OS HERÓIS E O MEDO - 335º. fascículo

(continuação)

Vezes sem conta tentaram e vezes sem conta falharam. Abençoada inocência a daquelas crianças. Persistiam, persistiam, sem desânimo, na construção do seu sonho, uma morança de lama, e dele não desistiam.

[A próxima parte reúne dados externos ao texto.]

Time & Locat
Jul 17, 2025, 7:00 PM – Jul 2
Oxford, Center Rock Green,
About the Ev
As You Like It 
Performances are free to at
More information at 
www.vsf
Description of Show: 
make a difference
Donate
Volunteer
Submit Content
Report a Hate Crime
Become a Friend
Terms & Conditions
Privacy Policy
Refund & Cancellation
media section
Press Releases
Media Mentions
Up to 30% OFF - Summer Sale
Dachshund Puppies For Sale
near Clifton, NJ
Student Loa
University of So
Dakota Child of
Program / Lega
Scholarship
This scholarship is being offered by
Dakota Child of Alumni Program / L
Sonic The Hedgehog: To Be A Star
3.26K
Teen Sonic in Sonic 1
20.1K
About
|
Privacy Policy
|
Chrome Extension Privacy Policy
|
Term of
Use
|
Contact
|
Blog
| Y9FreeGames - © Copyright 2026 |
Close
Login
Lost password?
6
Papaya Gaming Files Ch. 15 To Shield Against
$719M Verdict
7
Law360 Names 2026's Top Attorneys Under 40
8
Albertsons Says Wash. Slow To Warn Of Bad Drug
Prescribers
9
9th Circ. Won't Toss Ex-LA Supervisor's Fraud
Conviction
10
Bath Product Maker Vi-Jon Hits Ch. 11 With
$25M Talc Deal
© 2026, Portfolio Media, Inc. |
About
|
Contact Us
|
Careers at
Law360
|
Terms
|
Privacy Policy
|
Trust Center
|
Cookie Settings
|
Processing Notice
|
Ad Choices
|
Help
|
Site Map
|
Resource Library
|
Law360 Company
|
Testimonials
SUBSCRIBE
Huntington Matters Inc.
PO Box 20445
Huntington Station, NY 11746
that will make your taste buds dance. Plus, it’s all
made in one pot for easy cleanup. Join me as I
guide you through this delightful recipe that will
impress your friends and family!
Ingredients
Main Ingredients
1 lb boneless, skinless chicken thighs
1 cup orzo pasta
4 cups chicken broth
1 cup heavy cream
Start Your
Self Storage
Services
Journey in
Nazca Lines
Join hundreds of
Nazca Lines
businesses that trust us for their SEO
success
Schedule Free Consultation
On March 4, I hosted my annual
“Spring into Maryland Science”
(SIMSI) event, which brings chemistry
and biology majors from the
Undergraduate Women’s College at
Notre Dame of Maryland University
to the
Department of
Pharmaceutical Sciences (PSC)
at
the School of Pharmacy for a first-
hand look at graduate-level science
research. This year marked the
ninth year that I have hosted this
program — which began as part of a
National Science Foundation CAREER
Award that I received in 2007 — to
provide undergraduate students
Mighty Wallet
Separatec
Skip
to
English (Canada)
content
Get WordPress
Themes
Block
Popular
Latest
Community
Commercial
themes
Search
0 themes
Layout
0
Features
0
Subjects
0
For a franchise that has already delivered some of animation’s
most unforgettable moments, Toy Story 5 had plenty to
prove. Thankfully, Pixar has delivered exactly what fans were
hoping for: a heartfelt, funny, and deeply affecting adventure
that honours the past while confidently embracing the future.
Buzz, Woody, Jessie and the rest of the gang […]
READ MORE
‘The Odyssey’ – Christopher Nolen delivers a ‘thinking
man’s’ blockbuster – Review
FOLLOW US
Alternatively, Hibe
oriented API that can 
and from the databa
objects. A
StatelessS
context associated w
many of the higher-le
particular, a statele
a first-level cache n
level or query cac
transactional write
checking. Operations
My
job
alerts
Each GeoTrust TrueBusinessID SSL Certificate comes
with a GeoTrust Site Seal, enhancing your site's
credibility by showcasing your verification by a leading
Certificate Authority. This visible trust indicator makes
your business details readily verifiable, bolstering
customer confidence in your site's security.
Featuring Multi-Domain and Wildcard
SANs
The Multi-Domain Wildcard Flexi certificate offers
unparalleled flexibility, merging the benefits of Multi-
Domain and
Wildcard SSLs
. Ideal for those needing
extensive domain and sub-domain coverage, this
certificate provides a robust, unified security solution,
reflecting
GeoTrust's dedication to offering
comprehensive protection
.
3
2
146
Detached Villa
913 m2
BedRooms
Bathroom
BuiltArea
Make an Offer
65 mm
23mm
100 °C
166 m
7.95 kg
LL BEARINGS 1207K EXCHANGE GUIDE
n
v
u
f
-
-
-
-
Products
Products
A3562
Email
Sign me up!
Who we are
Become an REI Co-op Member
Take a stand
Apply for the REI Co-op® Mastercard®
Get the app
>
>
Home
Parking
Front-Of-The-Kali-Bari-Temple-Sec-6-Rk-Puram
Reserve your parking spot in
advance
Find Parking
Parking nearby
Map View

A certa altura, uma delas esfregou as mãos enlameadas no rosto negro como um tição. As outras olharam-na, admiradas com o acontecido. A lama pegara-se ao rosto e ali ficara, numa mancha cada vez mais esbranquiçada, à medida que secava. Logo o jogo se modificou, abandonada a intenção de construir a morança. Com desvelo minucioso, enlamearam as caras, até que o negro desapareceu completamente sob a capa barrenta. Pularam de contentes, batendo as palmas e rindo cristalinamente. O mais vivo chegou-se a Mário e, dançando à sua volta, ia cantando: “Mim branco… Mim branco… Mim branco…”. Mário estendeu-lhe a mão. Ele agarrou-a. Com a ponta do indicador, Mário traçou-lhe uma cruz na testa, raspando a lama com facilidade. Os outros dois miúdos, entretanto retraidamente mais próximos, olharam para a cruz negra impressa na testa do companheiro e desataram a correr, logo seguidos por este. Mário acompanhou-os com o olhar, até desaparecerem ao fundo da rua. Encolheu os ombros e foi-se, estugando o passo, por serem quase horas de jantar. Ao chegar ao quartel, reparou em alguns soldados que sairiam nessa noite para montar guarda à ponte de Braia. Papagueavam, divertidos, em torno duma pequena fogueira. Com rolhas de cortiça queimadas, enfarruscavam rostos e mãos, procurando disfarçar a tez branca por debaixo do negro dos tições. Mário foi-se deitar. No quietude do quarto, Álvaro concluía mais um dos seus poemas.